"No other part of Africa," said he, "saving Egypt, can boast of any
ancient monuments of the arts or of civilization. Even the pyramids,
the great boast of Egypt, are proofs of nothing more than ordinary patient
labour, directed by despotic power. Besides, look at that vast region,
extending five thousand miles from the Mediterranean to the Cape of Good
Hope, and four thousand from the Red Sea to the Atlantic.
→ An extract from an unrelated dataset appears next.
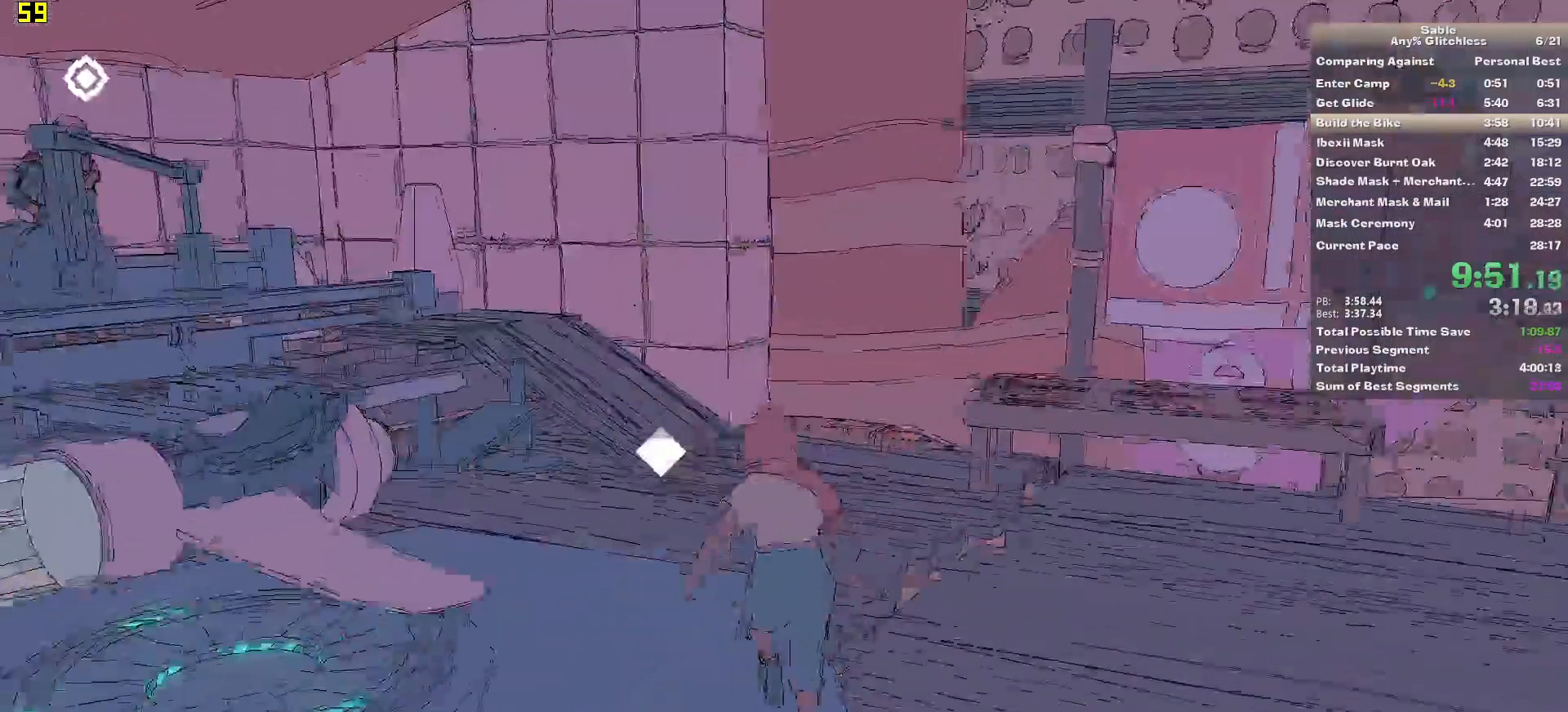
{"keys": ["shift", "space", "w"], "mouse": [], "events": [[180, "a", "up"], [440, "space", "down"]]}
Its immense
surface contains only ignorant barbarians, who are as uncivilized now as
they were three thousand years ago. Is it likely that if civilization and
letters originated in Egypt, as is sometimes pretended, it would have
spread so extensively in one direction, and not at all in another?
I make no exception in favour of the Carthagenians, whose origin was
comparatively recent, and who, we know, were a colony from Asia."
I was obliged to admit the force of this reasoning; and, when he proceeded
to descant on the former glories and achievements of Asiatic nations,
and their sad reverses of fortune--while he freely spoke of the present
degradation and imbecility of his countrymen, he promptly resisted every
censure of mine. It was easy, indeed, to see that he secretly cherished
a hope that the day would come, when the whole of Hindostan would be
emancipated from its European masters, and assume that rank among nations
to which the genius of its inhabitants entitled it.